L’exercice d’abattage de roussettes entamé fin octobre est censé avoir pris fin le 10 décembre. Mais il devrait être prolongé, apprend-on de sources très proches du dossier. Si le quota initial fixé au niveau du ministère de l’Agro-industrie était de 13 000 têtes, les éléments de la Special Mobile Force n’en ont éliminé qu’environ la moitié.

Le ministère est en attente d’un rapport afin de décider de la marche à suivre. On refuse toutefois, à ce stade, de réagir officiellement.

Du côté de la Mauritian Wildlife Foundation, on préfère attendre les chiffres officiels avant de les commenter. «Toute chauve-souris abattue est une chauve-souris de trop», déplore Vikash Tatayah. D’autant que lors du premier exercice il y a quatre ans, 30 800 roussettes avaient été tuées alors que le quota initial était de 18 000, souligne le directeur de conservation.

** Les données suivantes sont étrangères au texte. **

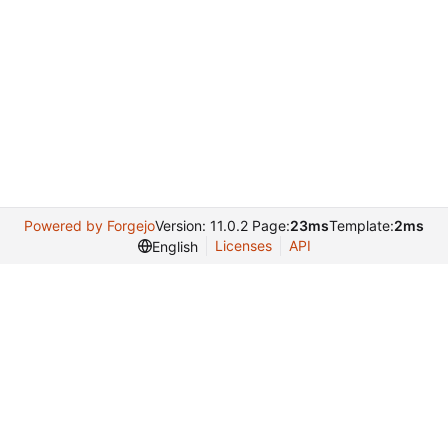
Powered by Forgejo
Version: 11.0.2 Page:
23ms
Template:
2ms
Licenses
API
English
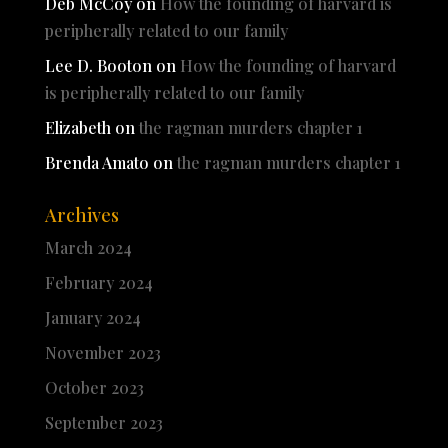
Deb McCoy
on
How the founding of harvard is
peripherally related to our family
Lee D. Booton
on
How the founding of harvard
is peripherally related to our family
Elizabeth
on
the ragman murders chapter 1
Brenda Amato
on
the ragman murders chapter 1
Archives
March 2024
February 2024
January 2024
November 2023
October 2023
September 2023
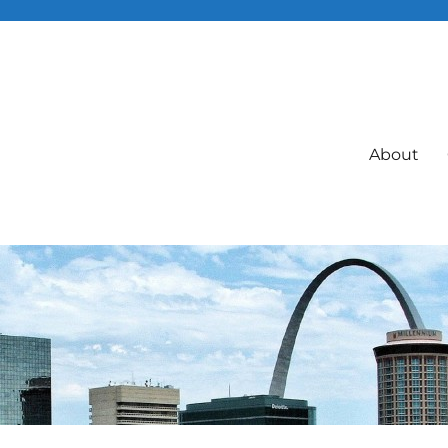
About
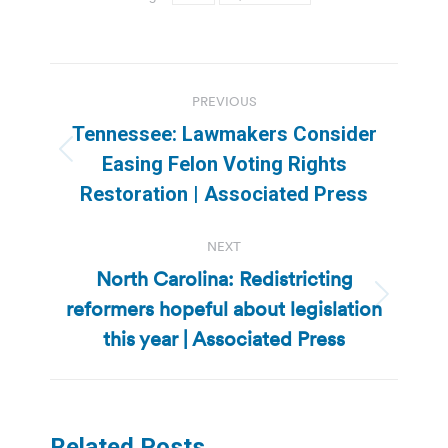
Post
PREVIOUS
navigation
Tennessee: Lawmakers Consider
Previous
Easing Felon Voting Rights
post:
Restoration | Associated Press
NEXT
North Carolina: Redistricting
reformers hopeful about legislation
Next
post:
this year | Associated Press
Related Posts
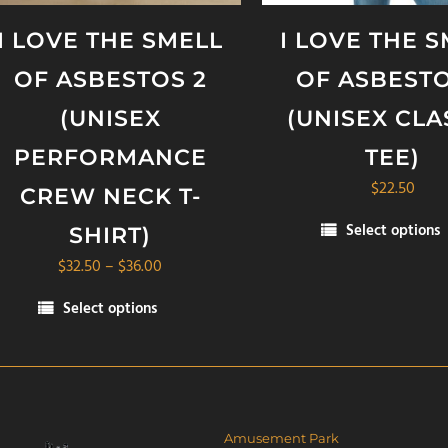
I LOVE THE SMELL
I LOVE THE 
OF ASBESTOS 2
OF ASBESTO
(UNISEX
(UNISEX CLA
PERFORMANCE
TEE)
$
22.50
CREW NECK T-
Select options
SHIRT)
This
Price
$
32.50
–
$
36.00
product
range:
has
Select options
$32.50
multiple
is
through
variants.
oduct
$36.00
The
s
options
ltiple
may
riants.
Amusement Park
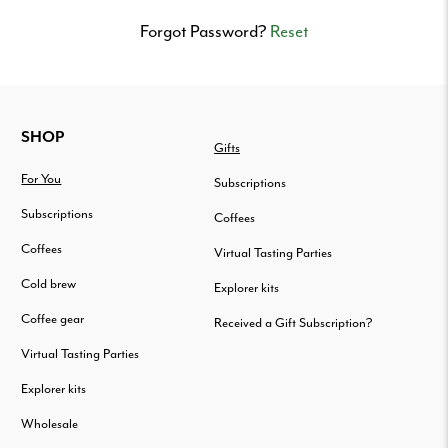
Delivered
to
Forgot Password?
Reset
your
door.
FOOTER
SHOP
Gifts
For You
Subscriptions
Subscriptions
Coffees
Coffees
Virtual Tasting Parties
Cold brew
Explorer kits
Coffee gear
Received a Gift Subscription?
Virtual Tasting Parties
Explorer kits
Wholesale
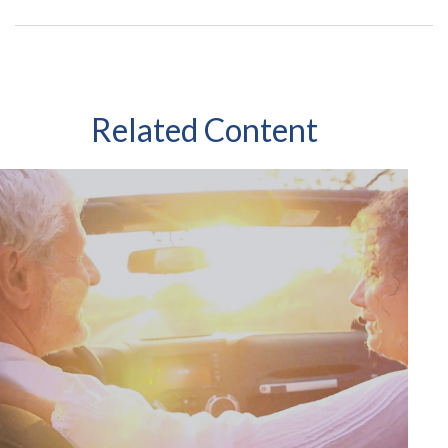
Related Content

Du reste, contrairement à la croyance populaire, ces mammifères endémiques ne sont pas les seules responsables des dégâts aux arbres fruitiers, souligne Tatayah. Il y a les intempéries, les maladies, les rats et singes, les mouches de fruits, ou encore des voleurs, très humains ceux-là.

Une demande d’injonction contre l’abattage a été logée, fin novembre, en Cour suprême par l’ONG Dis-MOI. L’affaire est toujours en cours et sera appelée de nouveau en janvier prochain. Les activistes à l’origine de la plainte sont confiants que la justice tranchera en leur faveur. «ll est trop tard pour stopper le récent abattage», le troisième en quatre ans, reconnaît-on. «Mais il faut une décision pour le futur.» Car d’un exercice ponctuel en 2015, celui-ci est devenu «routinier».

L’Union internationale pour la conservation de la nature (UICN) a, cette année, classée la roussette sur sa liste rouge. Soit celle des espèces en danger d’extinction, une conséquence directe des exercices d’abattage depuis 2015, font remarquer les environnementalistes. Si pour l’UICN, un comptage effectué en 2017 situe la population de cette chauve-souris endémique de Maurice à 37 700 adultes, ils sont près du double, à en croire les services de l’Agro-industrie.